U.S. women soldiers slug it out in desert boxing spectacle


U.S. Army female soldiers Spc. Jennifer Nelson, 21, from West Palm Beach, Florida, left, and Sgt. Jessica Dull, 26, from Battle Creek, Michigan, face off during a boxing tournament at Camp New York, in the Kuwaiti desert, Saturday. About 16,000 US troops are expected to arrive to the Gulf region within the next two weeks.

The Associated Press
Published: Sunday, January 5, 2003 at 6:01 a.m.
Last Modified: Sunday, January 5, 2003 at 12:58 a.m.

CAMP NEW YORK, Kuwait (AP) - They're blond, sunny-faced and good friends, but at a boxing ring in the Kuwaiti desert on Saturday, these amateur women boxers beat the heck out of each other.

Surrounded by cheering soldiers standing on tanks and Humvees encircling the ring, Sgt. Jessica Dull and Spc. Jennifer Nelson stole the show at a boxing tournament featuring 24 of the thousands of U.S. troops stationed just south of the border with Iraq.

Dubbed "smokers," the fights, featuring both female and male soldiers, are a nod to the old tobacco-fumed boxing clubs of yesteryear, with soldiers sometimes settling grudges in the ring and the spectators puffing on cigars if they can find them.
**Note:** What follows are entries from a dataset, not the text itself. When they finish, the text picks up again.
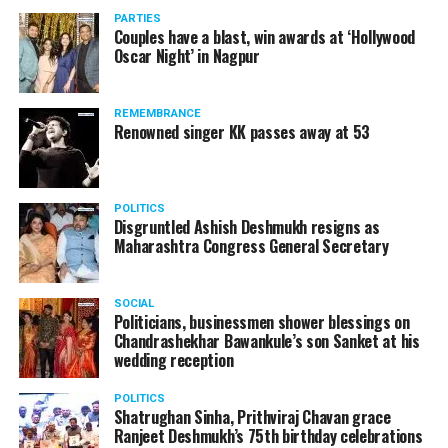
vis-à-vis the same case.
PARTIES
Couples have a blast, win awards at ‘Hollywood
Amid opposition from Maharashtra government, the
Oscar Night’ in Nagpur
Supreme Court, on Thursday, transferred the investigation
against former Mumbai Police Commissioner Param Bir
REMEMBRANCE
Singh to the CBI.
Renowned singer KK passes away at 53
POLITICS
Disgruntled Ashish Deshmukh resigns as
Maharashtra Congress General Secretary
SOCIAL
Politicians, businessmen shower blessings on
Chandrashekhar Bawankule’s son Sanket at his
wedding reception
POLITICS
Shatrughan Sinha, Prithviraj Chavan grace
Ranjeet Deshmukh’s 75th birthday celebrations
Param Bir Singh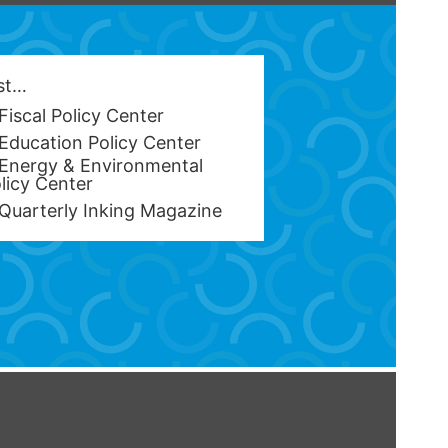
est…
Fiscal Policy Center
Education Policy Center
Energy & Environmental
licy Center
Quarterly Inking Magazine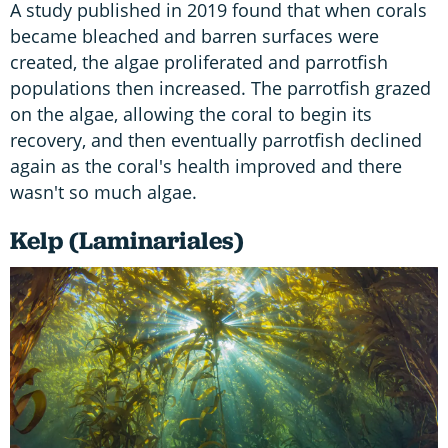
A study published in 2019 found that when corals
became bleached and barren surfaces were
created, the algae proliferated and parrotfish
populations then increased. The parrotfish grazed
on the algae, allowing the coral to begin its
recovery, and then eventually parrotfish declined
again as the coral's health improved and there
wasn't so much algae.
Kelp (Laminariales)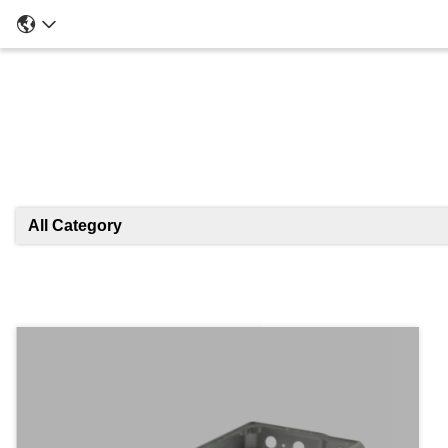
All Category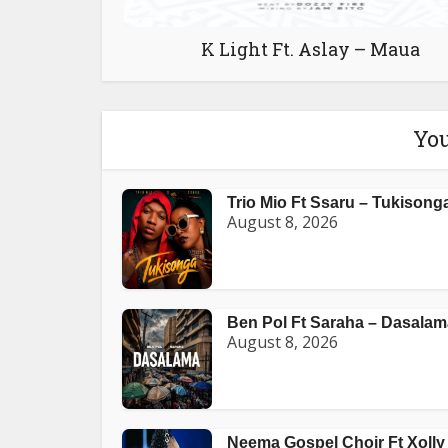
K Light Ft. Aslay – Maua
You
Trio Mio Ft Ssaru – Tukisong
August 8, 2026
Ben Pol Ft Saraha – Dasalam
August 8, 2026
Neema Gospel Choir Ft Xolly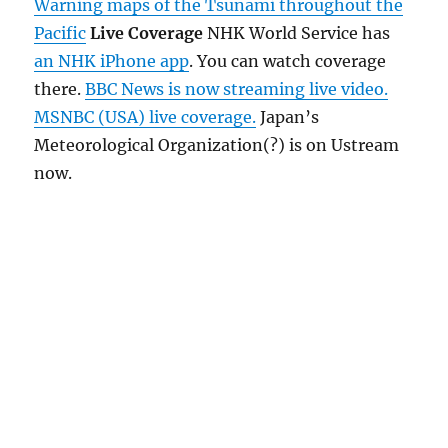
Warning maps of the Tsunami throughout the
Pacific
Live Coverage
NHK World Service has
an NHK iPhone app
. You can watch coverage
there.
BBC News is now streaming live video.
MSNBC (USA) live coverage.
Japan’s
Meteorological Organization(?) is on Ustream
now.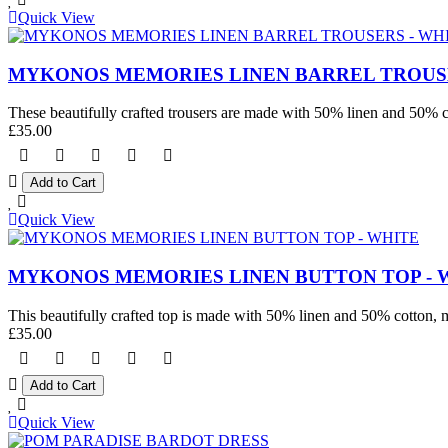
Quick View
MYKONOS MEMORIES LINEN BARREL TROUSE
These beautifully crafted trousers are made with 50% linen and 50% co
£35.00
Quick View
MYKONOS MEMORIES LINEN BUTTON TOP - 
This beautifully crafted top is made with 50% linen and 50% cotton, mak
£35.00
Quick View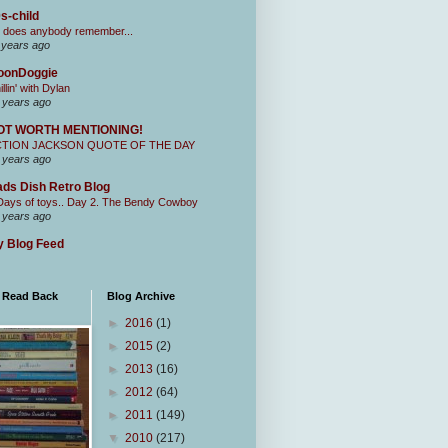
s-child
 does anybody remember...
 years ago
oonDoggie
illin' with Dylan
 years ago
OT WORTH MENTIONING!
CTION JACKSON QUOTE OF THE DAY
 years ago
ds Dish Retro Blog
Days of toys.. Day 2. The Bendy Cowboy
 years ago
 Blog Feed
I Read Back
Blog Archive
►
2016
(1)
►
2015
(2)
►
2013
(16)
►
2012
(64)
►
2011
(149)
▼
2010
(217)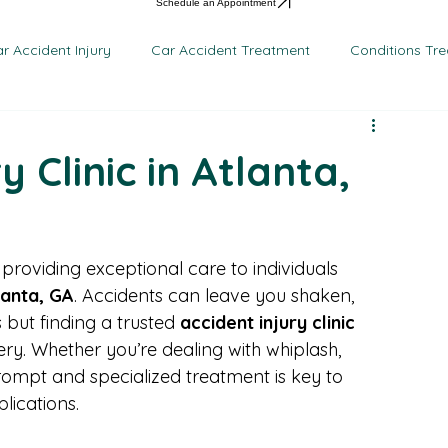
en Medical Centers – Lawrenceville
Patient Resources
Common Injuries
About Us
Con
en Medical Centers – Marietta
Auto Injury Statistics
en Medical Centers – Riverdale
FAQs on Car Accidents
en Medical Centers - Atlanta
Schedule an Appointment
r Accident Injury
Car Accident Treatment
Conditions Tr
y Clinic in Atlanta,
 providing exceptional care to individuals 
lanta, GA
. Accidents can leave you shaken, 
but finding a trusted 
accident injury clinic
ry. Whether you’re dealing with whiplash, 
 prompt and specialized treatment is key to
The level of pugilistic skill is minimal. All the fighters in the evening's dozen bouts were rated "sub-novice" and displayed less fancy footwork and snappy jabs than sheer aggression.

Fighters who threw punches like windmills received lusty cheers from hundreds of comrades who clambered aboard tanks for a better view. Those deemed too cautious drew boos and shouts of "Box!"

Dull, weighing in at 194 pounds, and Nelson, just seven pounds lighter, didn't need prodding. The two intelligence analysts agreed to fight each other for a little exercise and fun.

"War is a contact sport, and boxing fits with it quite well," said their commanding officer, Col. David Perkins, 44, of Keene, N.H. "We surround the ring with tanks to keep their focus."

Perkins' 2nd Brigade of the Army's 3rd Infantry Division will be joined by two brother brigades in the next few weeks, part of the U.S. military's biggest buildup in the region since the 1991 Gulf War.

For 2nd Brigade, which recently completed the largest live-fire exercise since the war, boxing has proven a popular diversion for troops who seldom leave their sand-blown camps _ named New York, Pennsylvania and Virginia after states struck in the Sept. 11 attacks.

For the Army, the boxing tournaments are about blowing off steam and providing entertainment.

"We're friends _ just not when we're in there," Dull, 26, of Battle Creek, Mich., said as she chewed on her mouth guard.

At the beginning of the match, both women came out swinging _ and looking only for head-shots. The punches weren't pretty, but they were plentiful, many looking more like slaps and karate chops.

Dull landed more, driving Nelson into a corner on several occasions and knocking her helmet in front of her eyes. The referee appeared ready to stop the fight, but Nelson appealed vehemently to continue and slugged it out for the full two, one-and-a-half-minute rounds.

Dull won by unanimous decision and, like the male victors in various weight categories, was awarded a gold medal.

"My head is ringing," said Nelson, 21, of West Palm Beach, Fla., who received a silver medal. "I didn't think it would be as aggressive as it was. She was very aggressive."

By contrast, Dull was pleasant and polite as she munched a hamburger later outside the food tent, an M-16 slung over her shoulder.

She acknowledged that she always plays sports to win. Boxing is "very good training and gives you a good cardiac workout."